Job:
Take the entries below and print, exactly, the stretch from the line containing "Удалить cookies конференции" through the line containing "http://counter.rambler.ru/", both included.

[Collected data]
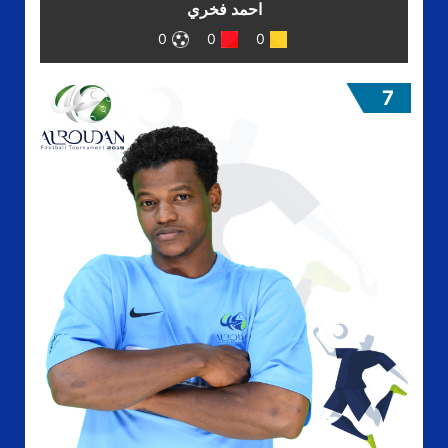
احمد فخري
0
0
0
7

...

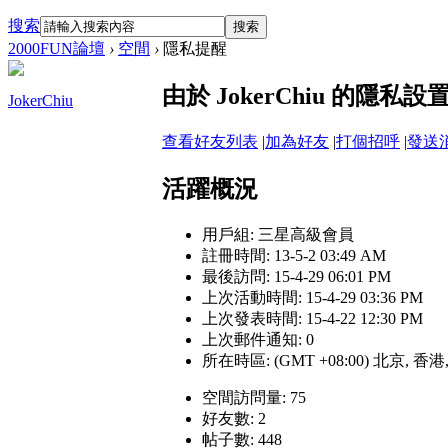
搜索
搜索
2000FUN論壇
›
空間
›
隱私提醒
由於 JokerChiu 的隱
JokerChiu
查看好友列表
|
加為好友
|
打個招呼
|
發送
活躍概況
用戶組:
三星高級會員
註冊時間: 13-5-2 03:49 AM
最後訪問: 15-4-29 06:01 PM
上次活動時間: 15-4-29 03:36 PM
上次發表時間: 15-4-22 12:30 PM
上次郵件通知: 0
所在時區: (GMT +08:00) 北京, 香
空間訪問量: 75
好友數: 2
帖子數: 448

---

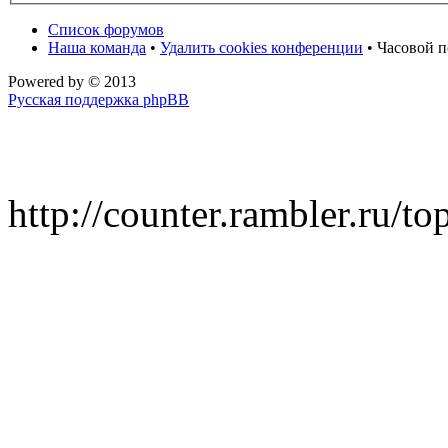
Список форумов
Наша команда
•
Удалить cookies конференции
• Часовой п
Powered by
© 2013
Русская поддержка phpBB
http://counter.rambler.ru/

Problem solution:
Удалить cookies конференции
• Часовой п
Powered by
© 2013
Русская поддержка phpBB
http://counter.rambler.ru/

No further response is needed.